◆ **WHAT THIS TASK INVOLVES**: Count the lines of the records that contain the string "tuyên". State only the number.

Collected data
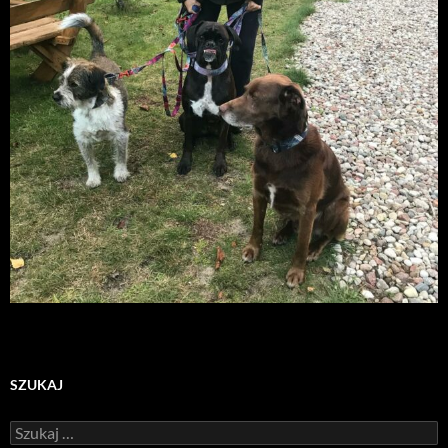
SZUKAJ
Szukaj:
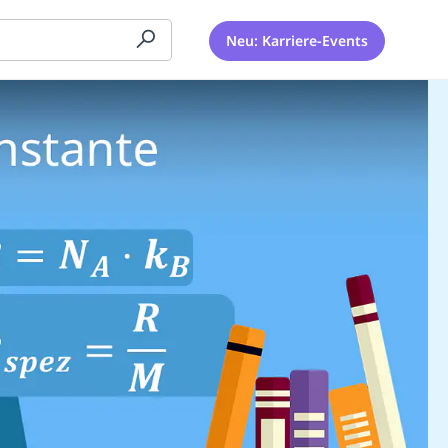
Neu: Karriere-Events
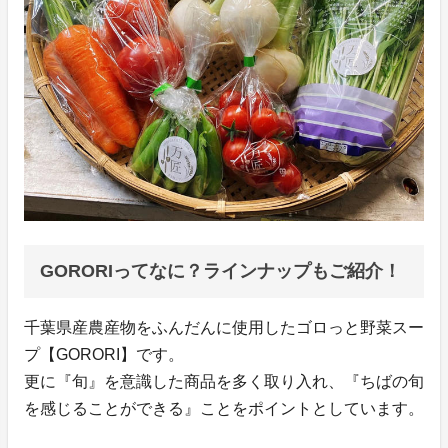
GORORIってなに？ラインナップもご紹介！
千葉県産農産物をふんだんに使用したゴロっと野菜スー
プ【GORORI】です。
更に『旬』を意識した商品を多く取り入れ、『ちばの旬
を感じることができる』ことをポイントとしています。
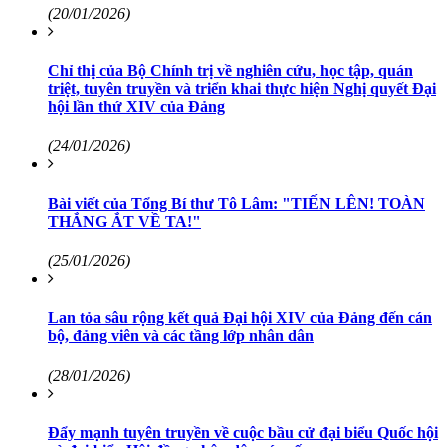
(20/01/2026)
Chỉ thị của Bộ Chính trị về nghiên cứu, học tập, quán
triệt, tuyên truyền và triển khai thực hiện Nghị quyết Đại
hội lần thứ XIV của Đảng
(24/01/2026)
Bài viết của Tổng Bí thư Tô Lâm: "TIẾN LÊN! TOÀN
THẮNG ẮT VỀ TA!"
(25/01/2026)
Lan tỏa sâu rộng kết quả Đại hội XIV của Đảng đến cán
bộ, đảng viên và các tầng lớp nhân dân
(28/01/2026)
Đẩy mạnh tuyên truyền về cuộc bầu cử đại biểu Quốc hội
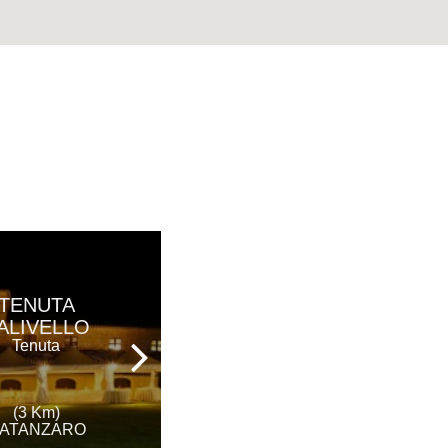
BEST
TENUTA
WESTERN
ALIVELLO
PLUS HOTEL
Tenuta
PERLA DEL
PORTO
Hotel Ristorante &
Spa
(3 Km)
ATANZARO
(10 Km)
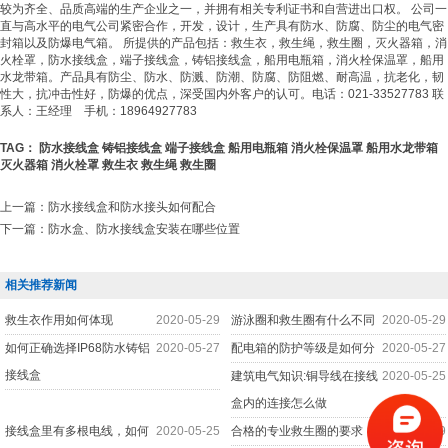
较为齐全、品质高端的生产企业之一，并拥有相关专利证书和自营进出口权。 公司一
直与高水平的电气公司紧密合作，开发，设计，生产具有防水、防腐、防尘的电气密
封箱以及防爆电气箱。 所提供的产品包括：
救生衣
，
救生绳
，
救生圈
，
灭火器箱
，
消
火栓罩
，
防水接线盒
，
端子接线盒
，
铸铝接线盒
，
船用电瓶箱
，
消火栓保温罩
，
船用
水龙带箱
。产品具有防尘、防水、防溅、防潮、防腐、防阻燃、耐高温，抗老化，韧
性大，抗冲击性好，防爆的优点，深受国内外客户的认可。电话：021-33527783 联
系人：王经理 手机：18964927783
TAG：
防水接线盒
铸铝接线盒
端子接线盒
船用电瓶箱
消火栓保温罩
船用水龙带箱
灭火器箱
消火栓罩
救生衣
救生绳
救生圈
上一篇：
防水接线盒和防水接头如何配合
下一篇：
防水盒、防水接线盒安装在哪些位置
相关推荐新闻
救生衣作用如何体现
2020-05-29
游泳圈和救生圈有什么不同
2020-05-29
如何正确选择IP68防水铸铝
2020-05-27
配电箱的防护等级是如何分
2020-05-27
接线盒
建筑电气知识:铜导线在接线
2020-05-25
盒内的连接怎么做
接线盒里有多根电线，如何
2020-05-25
合格的专业救生圈的要求
2020-05-19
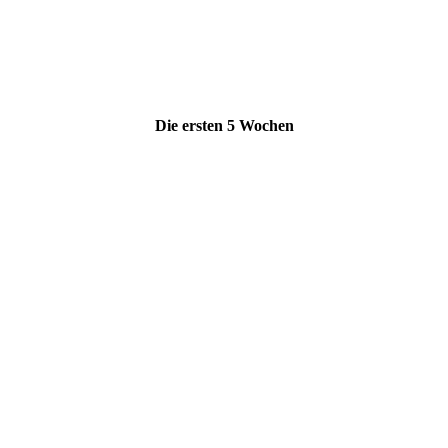
Die ersten 5 Wochen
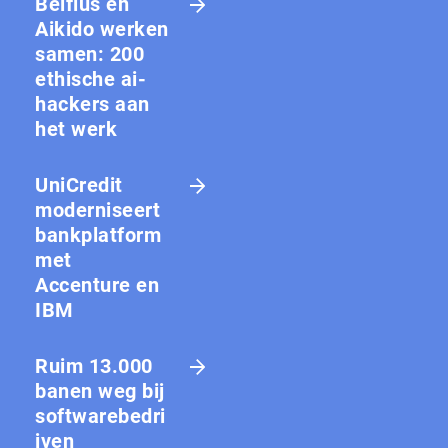
Belfius en
Aikido werken
samen: 200
ethische ai-
hackers aan
het werk
UniCredit
moderniseert
bankplatform
met
Accenture en
IBM
Ruim 13.000
banen weg bij
softwarebedri
jven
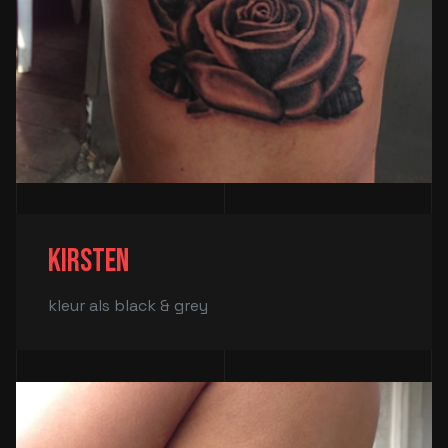
Kirsten
kleur als black & grey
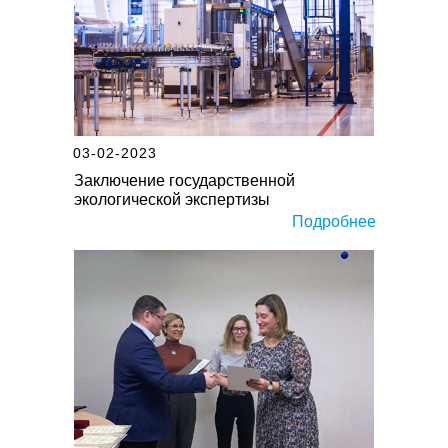
03-02-2023
Заключение государственной
экологической экспертизы
Подробнее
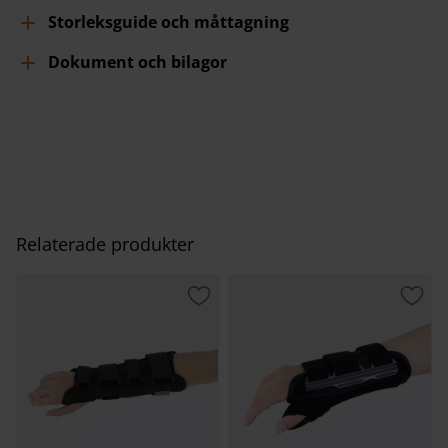
Storleksguide och måttagning
Dokument och bilagor
Relaterade produkter
Lägg till i favoriter
Lägg 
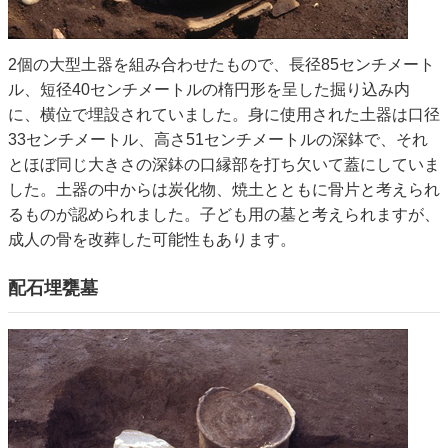
2個の大型土器を組み合わせたもので、長径85センチメート
ル、短径40センチメートルの楕円形を呈した掘り込み内
に、横位で埋設されていました。身に使用された土器は口径
33センチメートル、高さ51センチメートルの深鉢で、それ
とほぼ同じ大きさの深鉢の口縁部を打ち欠いて蓋にしていま
した。土器の中からは炭化物、焼土とともに骨片と考えられ
るものが認められました。子ども用の墓と考えられますが、
成人の骨を改葬した可能性もあります。
配石埋甕墓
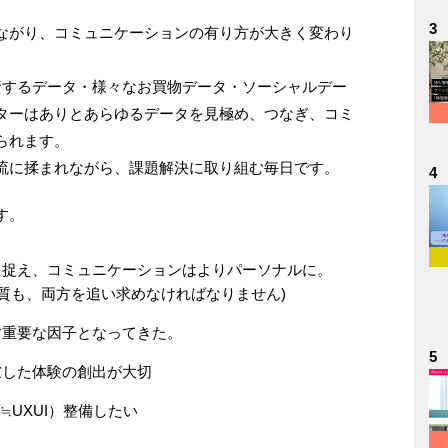
3
ながり、コミュニケーションの有り方が大きく変わり
に資するデータ・様々なお買物データ・ソーシャルデー
ターはありとあらゆるデータを見極め、つなぎ、コミ
られます。
流に揉まれながら、課題解決に取り組む毎日です。
4
す。
を捉え、コミュニケーションはよりパーソナルに。
、質も、両方を追い求めなければなりません)
す重要な因子となってきた。
5
慮した体験の創出が大切
（≒UXUI）整備したい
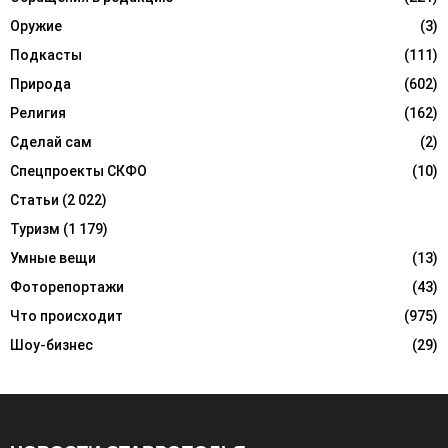
Оружие
(3)
Подкасты
(111)
Природа
(602)
Религия
(162)
Сделай сам
(2)
Спецпроекты СКФО
(10)
Статьи
(2 022)
Туризм
(1 179)
Умные вещи
(13)
Фоторепортажи
(43)
Что происходит
(975)
Шоу-бизнес
(29)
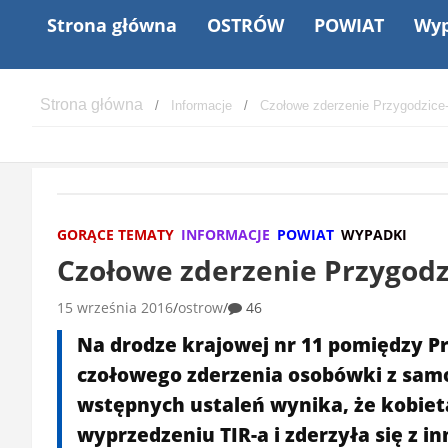
Strona główna
OSTRÓW
POWIAT
Wyp
Informacje
Czołowe zderzenie Przygodzice
GORĄCE TEMATY
INFORMACJE
POWIAT
WYPADKI
Czołowe zderzenie Przygodz
15 września 2016
ostrow
46
Na drodze krajowej nr 11 pomiędzy P
czołowego zderzenia osobówki z sa
wstępnych ustaleń wynika, że kobieta
wyprzedzeniu TIR-a i zderzyła się 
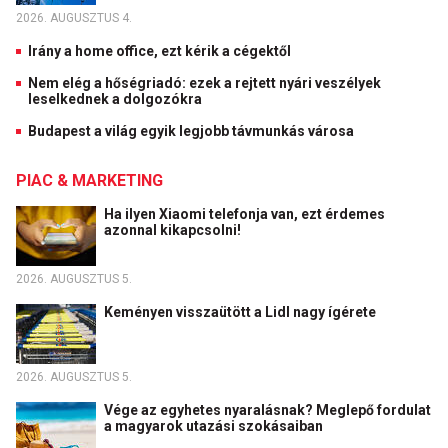
2026. AUGUSZTUS 4.
Irány a home office, ezt kérik a cégektől
Nem elég a hőségriadó: ezek a rejtett nyári veszélyek
leselkednek a dolgozókra
Budapest a világ egyik legjobb távmunkás városa
PIAC & MARKETING
Ha ilyen Xiaomi telefonja van, ezt érdemes
azonnal kikapcsolni!
2026. AUGUSZTUS 5.
Keményen visszaütött a Lidl nagy ígérete
2026. AUGUSZTUS 5.
Vége az egyhetes nyaralásnak? Meglepő fordulat
a magyarok utazási szokásaiban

◆ **OUTPUT OF THE TASK**: 2